I am trying to redirect one page to another using jQuery/ajax
. Here I am using php
as server side.
This is how I send data to js:
$url = 'index.php?p=dashboard';
// print the message to Ajax:
$messages = array('success'=>true,'pageRedirect'=>$url);
echo json_encode($messages);
This is how I handle the response in AJAX
var request;
$("#login").on('submit', function(e) {
e.preventDefault();
if (request) {
request.abort();
}
var $form = $(this);
var $inputs = $form.find("input, select, button, textarea");
var serializedData = $form.serialize();
$inputs.prop("disabled", true);
request = $.ajax({
url: "user_processing.php",
type: "post",
data: serializedData,
success: function(json) {
json = jQuery.parseJSON(json)
if (json.success) {
setTimeout(function() {
$(window).attr('location',json.pageRedirect);
}, 500);
}
}
});
request.always(function () {
$inputs.prop("disabled", false);
});
});
My problem is, above everything works properly in firefox
and chrome
, but this redirection is not working in iphone
and safari
browsers. Hope somebody may help me out.
Tested the following in an iPhone emulator:
window.location.href = "google.com"
And it complains about a Malformed URL:
Running
window.location.href = "http://google.com"
works.
Basically you will need to look into the errors you receive, be it with iPhone or Safari. If you still have a problem with this feature, then you might want to edit your question and add valuable information, such as the error messages you get.
EDIT
I discussed this issue with @ugsgknt in private and even after the fix we have managed to reproduce the problem using an iPhone Safari, and used server-side logging (by posting any errors that would occuron the server) to find out what the issue is.

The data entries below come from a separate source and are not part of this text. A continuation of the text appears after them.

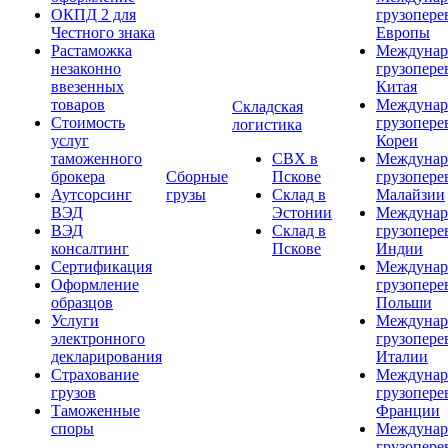
ОКПД 2 для
грузопере
Честного знака
Европы
Растаможка
Междунар
незаконно
грузопере
ввезенных
Китая
товаров
Междунар
Складская
Стоимость
грузопере
логистика
услуг
Кореи
таможенного
СВХ в
Междунар
брокера
Сборные
Пскове
грузопере
Аутсорсинг
грузы
Склад в
Малайзии
ВЭД
Эстонии
Междунар
ВЭД
Склад в
грузопере
консалтинг
Пскове
Индии
Сертификация
Междунар
Оформление
грузопере
образцов
Польши
Услуги
Междунар
электронного
грузопере
декларирования
Италии
Страхование
Междунар
грузов
грузопере
Таможенные
Франции
споры
Междунар
грузопере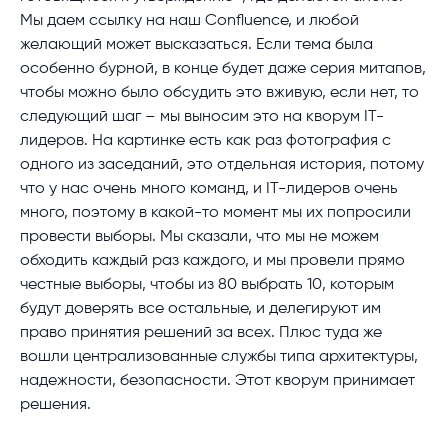
Мы даем ссылку на наш Confluence, и любой
желающий может высказаться. Если тема была
особенно бурной, в конце будет даже серия митапов,
чтобы можно было обсудить это вживую, если нет, то
следующий шаг – мы выносим это на кворум IT-
лидеров. На картинке есть как раз фотография с
одного из заседаний, это отдельная история, потому
что у нас очень много команд, и IT-лидеров очень
много, поэтому в какой-то момент мы их попросили
провести выборы. Мы сказали, что мы не можем
обходить каждый раз каждого, и мы провели прямо
честные выборы, чтобы из 80 выбрать 10, которым
будут доверять все остальные, и делегируют им
право принятия решений за всех. Плюс туда же
вошли централизованные службы типа архитектуры,
надежности, безопасности. Этот кворум принимает
решения.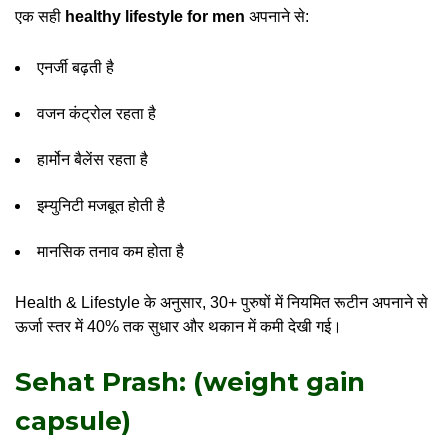
एक सही
healthy lifestyle for men
अपनाने से:
एनर्जी बढ़ती है
वजन कंट्रोल रहता है
हार्मोन बैलेंस रहता है
इम्युनिटी मजबूत होती है
मानसिक तनाव कम होता है
Health & Lifestyle के अनुसार, 30+ पुरुषों में नियमित रूटीन अपनाने से
ऊर्जा स्तर में 40% तक सुधार और थकान में कमी देखी गई।
Sehat Prash: (weight gain
capsule)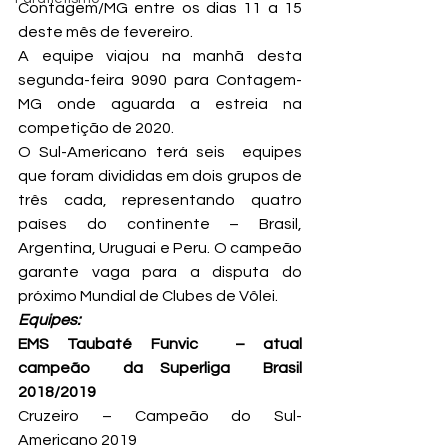
Contagem/MG entre os dias 11 a 15 
deste mês de fevereiro.
A equipe viajou na manhã desta 
segunda-feira 9090 para Contagem-
MG onde aguarda a estreia na 
competição de 2020.
O Sul-Americano terá seis  equipes 
que foram divididas em dois grupos de 
três cada, representando quatro 
países do continente – Brasil, 
Argentina, Uruguai e Peru. O campeão 
garante vaga para a disputa do 
próximo Mundial de Clubes de Vôlei.
Equipes:
EMS Taubaté Funvic  – atual 
campeão  da Superliga  Brasil 
2018/2019
Cruzeiro – Campeão do Sul-
Americano 2019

It turned out that the form was being posted by the browser for iPhone Safari, even though the code the asker has written was very explicitly calling preventDefault
.
I have proposed a work-around for this and, as far as I know, it is being implemented at the time of this writing:
It is imperative to find out whether the Javascript is loaded by iPhone at all and to find out what prevents it from being executed. If the problem reproduces with a Macbook, then the asker needs a Macbook for the time being to easily reproduce and fix the problem. If not, then a proper iPhone emulator that provides console output is needed.
It is possible that something as simple as refactoring the HTML not to use a form
tag and use something else instead might help. That at least would prevent the browser from posting. But the real question is: why is Javascript not being executed at mobile Safari. Maybe Javascript is running there and failing for some reason earlier than defining the form post event listener. Or, maybe the file is not even loaded for such a device. There could be many possible causes and the asker will need a proper dev environment in order to detect the exact issue.